Höhere Rohölpreise und Inflationseffekte zweiter Ordnung könnten die Entschlossenheit der RBI auf die Probe stellen, auch 2022 akkommodierend zu bleiben, während sie die dauerhafte Liquidität reduziert und die Anleiherenditen unterstützt. Aus Portfoliosicht halten wir die indische Rupie für neutral und gehen davon aus, dass sie sich 2022 im Bereich von 73-77 indischen Rupien pro US-Dollar bewegen wird. Auch bei der Duration bevorzugen wir angesichts der niedrigen Realrenditen, der Inflationsrisiken und der schwierigen Nachfrage-/Angebotsaussichten eine neutrale Haltung, zumal die RBI bei der Steuerung der Anleiherenditen nun weniger aktiv vorgeht. Insgesamt glauben wir, dass Indien angesichts der relativ geringen Volatilität seiner Risikoaktiva im Vergleich zu anderen hochverzinslichen Schwellenländeranleihen attraktive Diversifizierungsmöglichkeiten bietet.

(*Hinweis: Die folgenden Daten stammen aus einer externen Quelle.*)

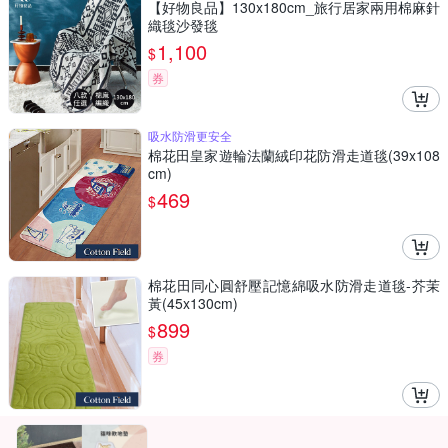
【好物良品】130x180cm_旅行居家兩用棉麻針
織毯沙發毯
1,100
$
券
吸水防滑更安全
棉花田皇家遊輪法蘭絨印花防滑走道毯(39x108
cm)
469
$
棉花田同心圓舒壓記憶綿吸水防滑走道毯-芥茉
黃(45x130cm)
899
$
券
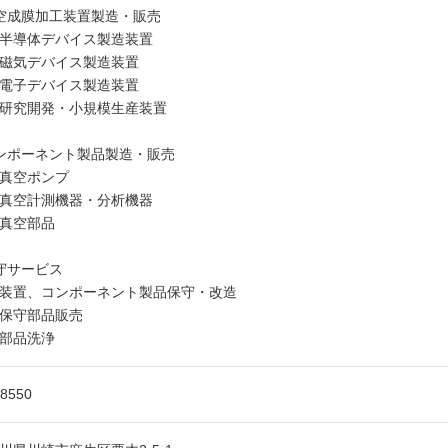
空成膜加工装置製造・販売
半導体デバイス製造装置
磁気デバイス製造装置
電子デバイス製造装置
研究開発・小規模生産装置
ンポーネント製品製造・販売
真空ポンプ
真空計測機器・分析機器
真空部品
守サービス
装置、コンポーネント製品保守・改造
保守部品販売
部品洗浄
-8550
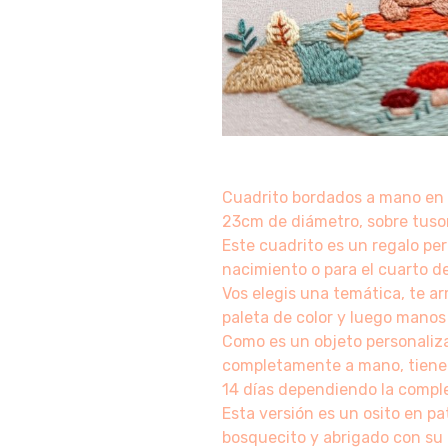
Cuadrito bordados a mano en
23cm de diámetro, sobre tuso
Este cuadrito es un regalo pe
nacimiento o para el cuarto d
Vos elegis una temática, te a
paleta de color y luego manos 
Como es un objeto personaliza
completamente a mano, tiene
14 días dependiendo la comple
Esta versión es un osito en p
bosquecito y abrigado con su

Ein langfristiger Fokus und ein konsequenter Ansatz bei der Portfoliokonstruktion sind entscheidend

Wir gehen davon aus, dass die grossen asiatischen Märkte im Jahr 2022 eine andere Dynamik erleben werden. In Verbindung mit der sich schnell verändernden Weltwirtschaft werden die Marktanpassungen wahrscheinlich zeitnah erfolgen, wobei die Anleger mit einer erhöhten Volatilität rechnen müssen. Wir werden nach Relative-Value-Möglichkeiten an den Makromärkten und nach Kaufgelegenheiten bei asiatischen Krediten Ausschau halten, wo die Bewertungen überzeugender zu sein scheinen als die Spreads in anderen Teilen der Welt. Wir glauben, dass ein konsequentes Risikomanagement und eine sorgfältige Titelauswahl für Anleger in der Region entscheidend sind. Vor dem Hintergrund eines unsichereren und volatileren makroökonomischen Umfelds sind wir weiterhin der Ansicht, dass ein aktives Management in diesem schnelllebigen Zyklus besonders wichtig ist, da Verwerfungen wahrscheinlich sind und die Nutzung der sich daraus ergebenden Chancen der Schlüssel zur Erzielung von Alpha sein kann.

Von Carol Liao, Ökonomin für den chinesischen Wirtschaftsraum beim Vermögensverwalter PIMCO.